Glycolysis is a series of reactions which starts with glucose and has the molecule pyruvate as its final product. Pyruvate can then continue the energy production chain by proceeding to the TCA cycle, which produces products used in the electron transport chain to finally produce the energy molecule ATP. The first step in glycolysis is the conversion of glucose to glucose 6-phosphate (G6P) by adding a phosphate, a process which requires one ATP molecule for energy and the action of the enzyme hexokinase. Each step of glycolysis operates with the aid of an enzyme, which greatly speeds up the reactions to allow the process to proceed fast enough for metabolic needs. Ahearn comments that enzymes allow reactions to run at the "speed of life".

This step involves a simple rearrangement of G6P to produce Fructose 6-phosphate (F6P). It forms the substrate for the next step which is crucial control point.

In this step a second ATP is required to add a second phosphate to F6P. This forms Fructose 1,6-biphosphate (F1,6BP). The enzyme involved is Phosphofructokinase (PFK). This enzyme is capable of controlling the entire pathway as seen below. To this point, the process involves rearrangement with the investment of two ATP. This energy is used to add two phosphates, and marks the end of the energy investment phase.

Catalyzed by the enzyme aldolase, the F1,6BP is split into two three-carbon molecules, Dihydroxyacetone phosphate (DHAP) and Glyceraldehyde 3-phosphate (G3P). These two molecules are isomers, and each can be easily rearranged into the other.

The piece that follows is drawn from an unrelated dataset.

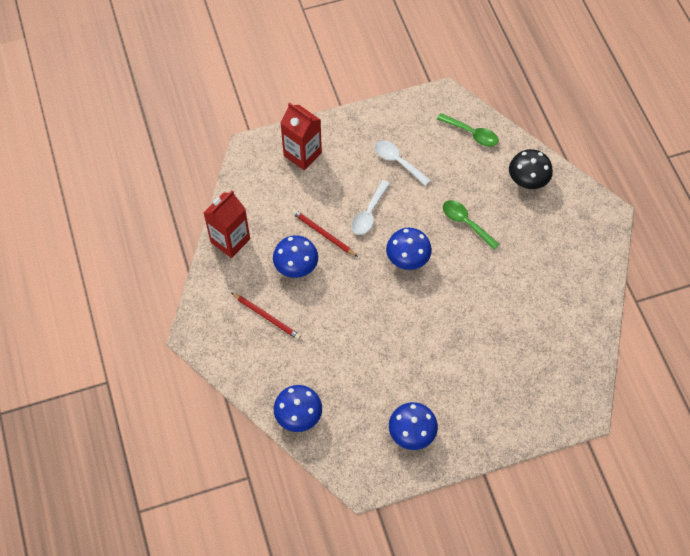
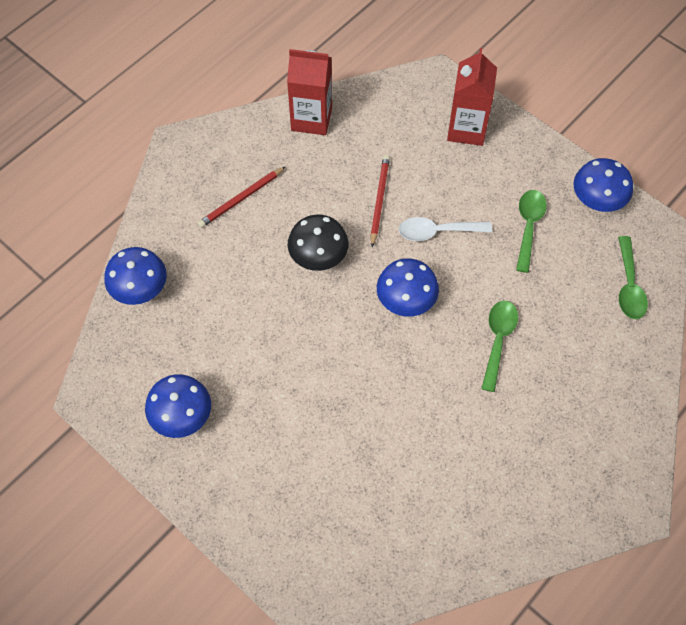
camera: 60 degrees right, 0 degrees up
(267, 317) = (241, 199): red pencil -> red pencil turned 45 degrees clockwise
(296, 266) = (321, 195): blue mushroom -> blue mushroom (597, 200)
(397, 161) = (528, 226): white spoon -> green spoon
(527, 180) = (610, 382): black mushroom -> black mushroom (318, 257)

Catalyzed by Triose phosphate isomerase, the DHAP is quickly rearranged to produce a second G3P. The process to this point has converted one 6-carbon molecule of glucose into two 3-carbon G3P molecules.

Starting at this step, glycolysis becomes a process of energy generation where ATP is made. At the beginning of this process, the G3P is converted to 1,3-bisphosphoglycerate. This involves the addition of another phosphate. In this process the adehyde molecule is converted into an acid.This process of conversion of the aldehyde to an acid is an oxidation. In the process the molecule being oxidized loses two electrons, and it gives those two electrons to NAD⁺ which accepts them plus a proton to produce NADH. We had two G3P molecules, so we we get two molecules of 1,3 bisphosphoglycerate, and gain two NADHs out of this reaction. These will be used in the electron transport chain to provide a much bigger energy payoff. The acid group created by the oxidation reaction gives a phosphate to 1,3 bisphosphoglycerate. This phosphate addition is different from the ones seen so far which required ATP energy. This phosphate is not from ATP, but is a free phosphate added onto the acid. The energy for doing this comes from the oxidation of the same step. That's why we don't need ATP energy to add the phosphate. The net output from this step is two 1,3 bisphosphoglycerates and two NADHs.

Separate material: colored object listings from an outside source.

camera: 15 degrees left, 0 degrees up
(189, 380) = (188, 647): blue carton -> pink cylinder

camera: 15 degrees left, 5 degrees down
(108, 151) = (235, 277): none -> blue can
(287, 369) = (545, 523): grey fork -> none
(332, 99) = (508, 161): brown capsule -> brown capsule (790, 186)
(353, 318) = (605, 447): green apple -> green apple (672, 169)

This step begins the part of glycolysis where ATP is made. First, a phosphate is transferred away from each of the two 1,3 Bisphosphoglycerates to add to ADP and make ATP. This leaves behind two molecules of 3-Phosphoglycerate.

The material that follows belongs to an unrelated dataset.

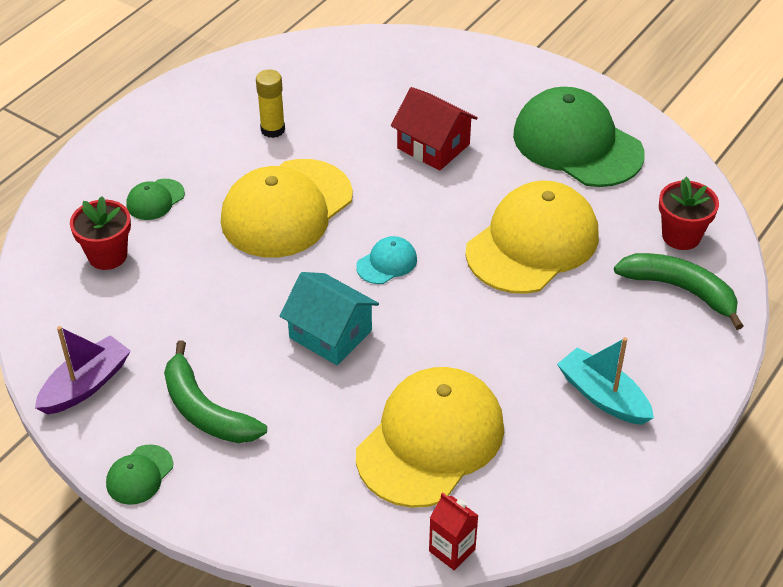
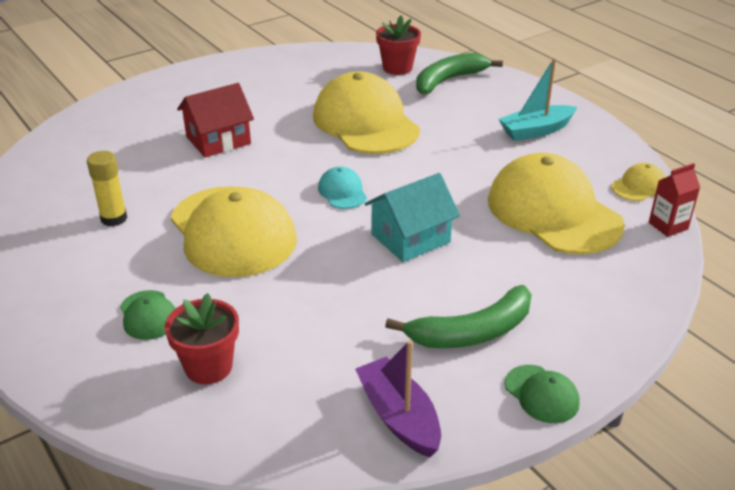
camera: 70 degrees left, 10 degrees down
(525, 514) = (639, 186): none -> yellow cap
(577, 144) = (272, 81): green cap -> none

The two molecules of 3-Phosphoglycerate undergo rearrangement to produce 2-Phosphoglycerate.

The two 2-Phosphoglycerate molecules with the action of the enolase enzyme form two molecules of phosphoenylpyruvate (PEP). PEP is the substrate for the final step of glycolysis.

With the aid of the enzyme pyruvate kinase, the final step produces two ATPs and two molecules of pyruvate. There is enough energy left over to almost produce two more ATPs, but since it falls short, this energy is given off as heat.